As you can see below the certified copy confirms Gertrude's age and her father's name.

Marriage certificate

Knowing that she was born around 1905 meant the next logical step was to check the 1911 census to see if I could find a match for Gertrude Fisher aged around six living with a father called Joseph in the vicinity of Wrexham.

Bingo. The 1911 revealed not just Gertrude and her father but also a mother called Mary Jane and two siblings, Ronald and Ethel, aged four and eight respectively. The 1911 census is also the first one to confirm the length of time the head of the house has been married and how many children have been born, as well as how many children have died. It is also lovely to see the full address of the family, "37 Westminster Road, Broughton", written in hand by the occupier rather than the enumerator.

Quickly scanning the marriage indexes I located Joseph Fisher's marriage to Mary Jane George in 1902. The best website for this, since you can enter first names rather than the unknown maiden name of a woman, is www.freebmd.org.uk.

(Focusing on the maternal line means that the surname changes every generation and for this reason alone it seems that people often shy away from researching their maternal bloodlines - or at least they leave it until they have succeeded with the male lines. I'll never forget when once at a BBC family history roadshow someone asked me why I had bothered researching both sides of the family as the women's line didn't count! Perhaps Stephen Fry could invent a word for this type of person.)

Back to the 1911 census.

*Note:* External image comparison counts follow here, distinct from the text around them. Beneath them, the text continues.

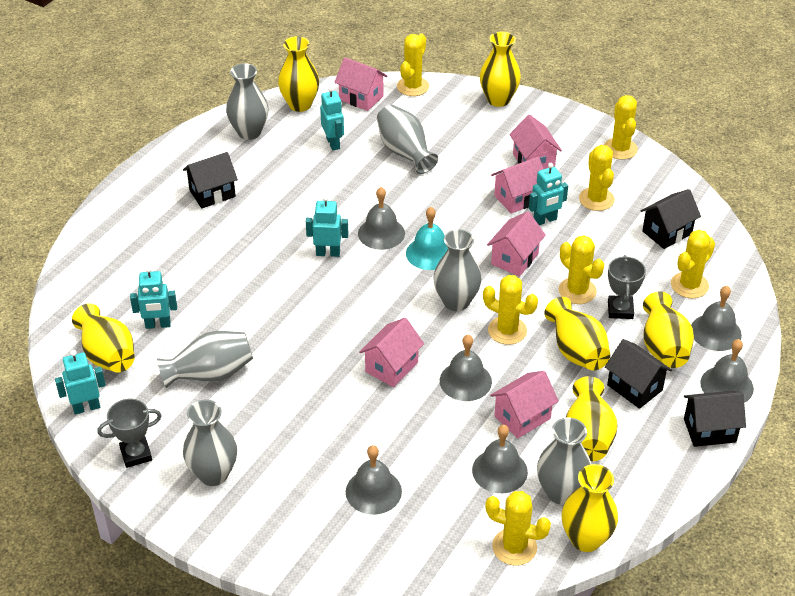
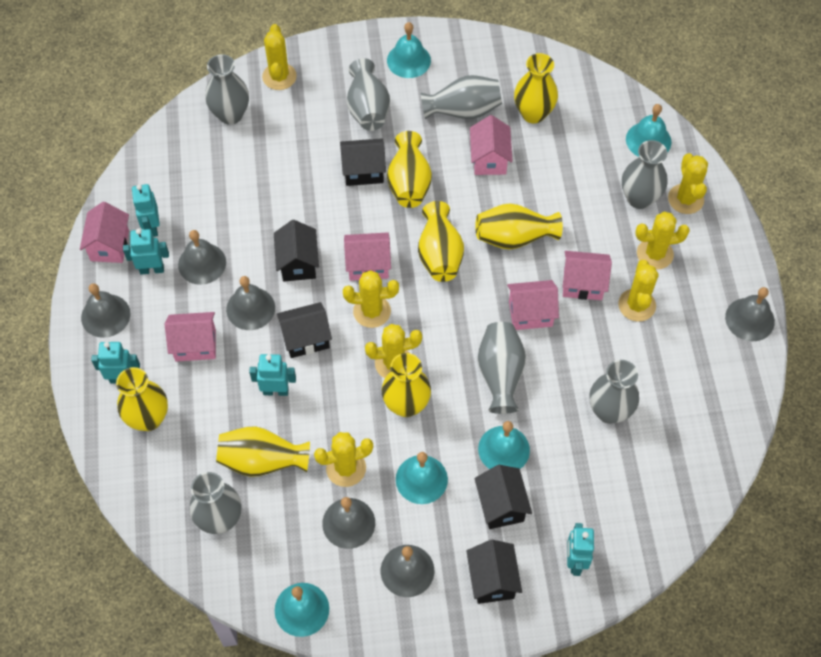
black house: [183,152,238,208] [605,339,672,409] [641,189,701,249] [684,391,746,447] = 4 -> [274,220,319,281] [277,302,332,358] [340,138,386,186] [466,540,522,604] [474,465,532,529] = 5
grey trophy: [97,399,162,468] [608,255,646,319] = 2 -> none = 0
grey vase: [157,331,253,388] [183,400,237,486] [226,63,268,140] [377,105,438,174] [433,229,481,311] [537,417,591,504] = 6 -> [190,472,241,534] [205,54,249,125] [347,58,390,131] [421,75,502,119] [477,322,526,414] [589,360,639,424] [622,140,667,209] = 7
turquoise bell: [406,207,448,270] = 1 -> [275,583,329,637] [387,22,431,78] [396,452,448,504] [478,421,530,469] [626,104,671,157] = 5

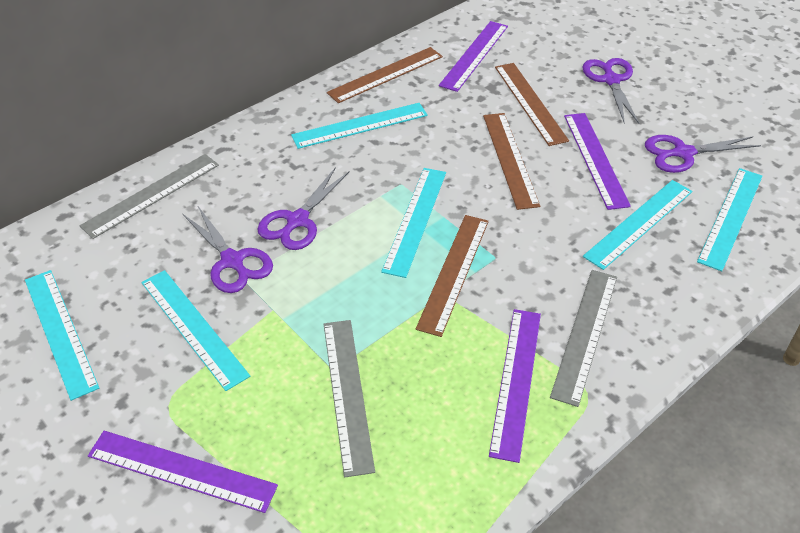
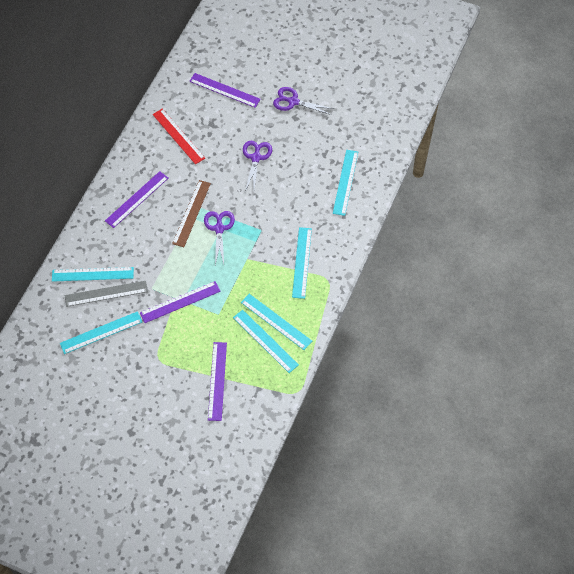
brown ruler: [327,47,443,103] [416,215,489,337] [483,113,540,210] [495,63,569,146] = 4 -> [172,180,211,247] = 1
grey ruler: [80,154,219,239] [324,320,375,477] [550,270,617,407] = 3 -> [65,281,148,307] = 1
purple scissors: [183,206,273,293] [257,167,349,250] [582,58,639,124] [645,135,761,173] = 4 -> [204,211,235,265] [243,141,272,192] [273,87,334,115] = 3
red ruler: none = 0 -> [153,109,205,164] = 1

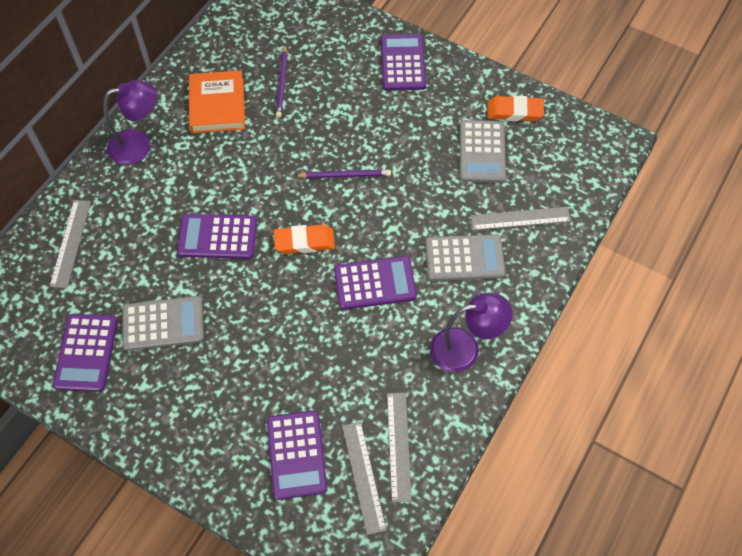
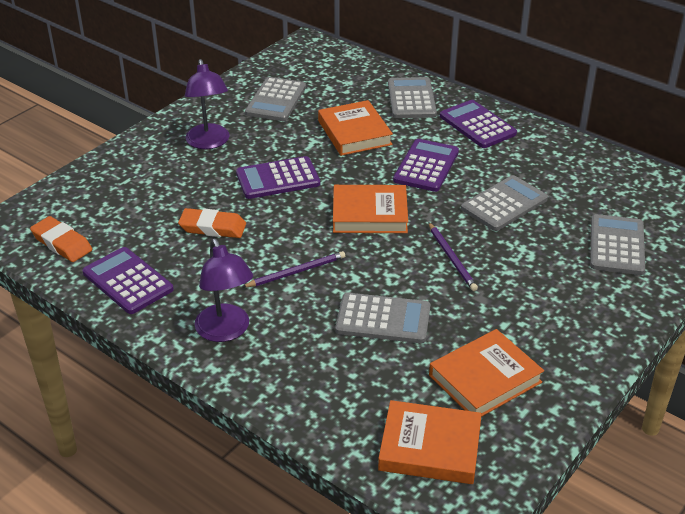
grey calculator: [122,296,204,351] [425,234,505,281] [460,120,506,183] = 3 -> [245,77,306,121] [335,293,431,343] [388,77,437,118] [461,175,548,231] [590,214,645,275] = 5
grey ruler: [50,200,91,288] [342,422,387,535] [387,393,412,502] [470,207,571,230] = 4 -> none = 0
orange book: [189,70,245,133] = 1 -> [318,100,393,156] [333,185,408,233] [378,400,482,484] [429,329,544,417] = 4
purple calculator: [53,314,118,392] [177,214,257,259] [267,411,327,500] [334,256,417,310] [381,34,426,91] = 5 -> [82,247,174,314] [236,156,320,199] [393,139,459,192] [440,100,517,148] = 4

Mary Jane's age was given as 31 and her place of birth as Wrexham. She was easy to spot on the 1881 as a one-year-old living with her parents Edward and Constance and numerous siblings in Broughton.

At this stage it always pay to check to see whether other people have already completed similar research into the same family. On Genes Reunited and Ancestry I found people who had helpfully posted a tree which declared that Constance was the daughter of Crompton and Margaret Hulme. There is even a photograph of Constance's sister Sarah dressed like Queen Victoria.

Yesterday Tony Cooke did not know the year of his parents' marriage and today he knows that Margaret Hulme was his great great grandmother. Another satisfied customer.